L’enjeu environnemental est également central. La cosmétique et la parfumerie sont confrontées à la nécessité de réduire leur empreinte écologique sur l’ensemble du cycle de vie des produits. Cela se traduit par le développement d’ingrédients plus sûrs et plus durables, l’intégration de matières premières d’origine naturelle ou biosourcée, l’optimisation des procédés industriels, l’éco-conception des emballages et le recours croissant à des formats rechargeables ou recyclables.
Enfin, la digitalisation transforme profondément le secteur, tant dans les phases de R&D que dans la relation client. Les technologies numériques ouvrent de nouvelles perspectives en matière de personnalisation des produits, de simulation des formulations, de traçabilité, d’optimisation industrielle et d’expérience utilisateur.
Pourquoi innover dans la cosmétique et la parfumerie ?
L’innovation constitue un levier fondamental pour répondre aux transformations profondes du secteur. Elle permet d’anticiper les attentes des consommateurs, de plus en plus sensibles à la transparence, à la naturalité, à l’efficacité prouvée et à l’impact environnemental des produits.
Sur le plan industriel, l’innovation soutient l’amélioration des procédés de fabrication, la réduction des consommations énergétiques et de matières premières, ainsi que l’industrialisation de nouvelles formulations plus complexes et plus performantes.

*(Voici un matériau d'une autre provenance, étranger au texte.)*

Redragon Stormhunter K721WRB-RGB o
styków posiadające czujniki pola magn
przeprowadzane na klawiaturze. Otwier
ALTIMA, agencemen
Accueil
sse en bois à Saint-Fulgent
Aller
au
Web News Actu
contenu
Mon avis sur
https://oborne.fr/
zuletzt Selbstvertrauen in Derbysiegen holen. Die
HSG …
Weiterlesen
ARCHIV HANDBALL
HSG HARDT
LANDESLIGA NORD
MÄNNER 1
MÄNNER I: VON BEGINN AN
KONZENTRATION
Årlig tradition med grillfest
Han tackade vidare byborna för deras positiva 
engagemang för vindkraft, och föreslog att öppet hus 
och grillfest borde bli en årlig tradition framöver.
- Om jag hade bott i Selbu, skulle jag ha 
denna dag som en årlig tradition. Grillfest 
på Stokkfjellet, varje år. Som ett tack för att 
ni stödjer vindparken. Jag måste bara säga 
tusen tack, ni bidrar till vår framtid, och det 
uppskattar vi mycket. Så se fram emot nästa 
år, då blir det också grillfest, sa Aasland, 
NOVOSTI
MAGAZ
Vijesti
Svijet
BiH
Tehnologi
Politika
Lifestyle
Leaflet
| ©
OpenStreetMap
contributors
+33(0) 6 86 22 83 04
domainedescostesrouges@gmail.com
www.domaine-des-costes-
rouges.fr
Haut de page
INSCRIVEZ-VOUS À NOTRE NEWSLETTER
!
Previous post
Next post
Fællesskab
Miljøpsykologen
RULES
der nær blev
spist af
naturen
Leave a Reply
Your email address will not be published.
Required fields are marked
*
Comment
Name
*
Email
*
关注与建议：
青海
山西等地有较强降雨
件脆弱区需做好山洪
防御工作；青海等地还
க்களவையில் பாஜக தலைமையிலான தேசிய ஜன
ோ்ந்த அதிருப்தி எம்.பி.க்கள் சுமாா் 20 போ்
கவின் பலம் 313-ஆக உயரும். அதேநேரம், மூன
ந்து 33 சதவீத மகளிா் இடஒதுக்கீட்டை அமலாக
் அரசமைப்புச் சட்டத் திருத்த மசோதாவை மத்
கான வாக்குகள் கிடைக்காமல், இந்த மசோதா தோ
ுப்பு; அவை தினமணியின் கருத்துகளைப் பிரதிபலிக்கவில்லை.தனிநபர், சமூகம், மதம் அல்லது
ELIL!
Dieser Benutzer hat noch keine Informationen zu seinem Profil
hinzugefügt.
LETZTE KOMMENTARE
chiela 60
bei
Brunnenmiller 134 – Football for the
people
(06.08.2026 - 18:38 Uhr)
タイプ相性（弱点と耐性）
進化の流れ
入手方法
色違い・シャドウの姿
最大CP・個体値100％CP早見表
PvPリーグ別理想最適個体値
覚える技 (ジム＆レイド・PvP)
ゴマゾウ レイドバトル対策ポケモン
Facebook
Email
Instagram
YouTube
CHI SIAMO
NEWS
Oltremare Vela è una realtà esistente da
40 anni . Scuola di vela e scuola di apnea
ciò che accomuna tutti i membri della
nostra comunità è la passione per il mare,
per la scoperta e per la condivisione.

Elle joue également un rôle clé dans la création de valeur économique, en ouvrant de nouveaux marchés, en renforçant l’attractivité des marques françaises à l’international et en soutenant la montée en gamme des produits.
Enfin, l’innovation est un moteur essentiel d’emplois qualifiés, de compétences scientifiques et techniques, et de dynamisme territorial, contribuant directement à la pérennité de la filière française.
Financer l’innovation dans le secteur de la cosmétique et de la parfumerie
Contrairement à d’autres filières industrielles, le secteur de la cosmétique et de la parfumerie ne bénéficie pas, à ce jour, d’une stratégie d’accélération dédiée dans le cadre du plan France 2030, ni d’appels à projets spécifiquement fléchés vers cette filière. Pour autant, les entreprises du secteur disposent de leviers de financement structurants pour soutenir leurs efforts d’innovation.
Les dispositifs de Crédit d’Impôt Recherche (CIR) et de Crédit d’Impôt Innovation (CII) constituent des outils majeurs pour financer les travaux de R&D et d’innovation, qu’ils portent sur le développement de nouvelles formulations, l’optimisation des procédés, la mise au point d’ingrédients innovants, la sécurité des produits ou l’éco-conception.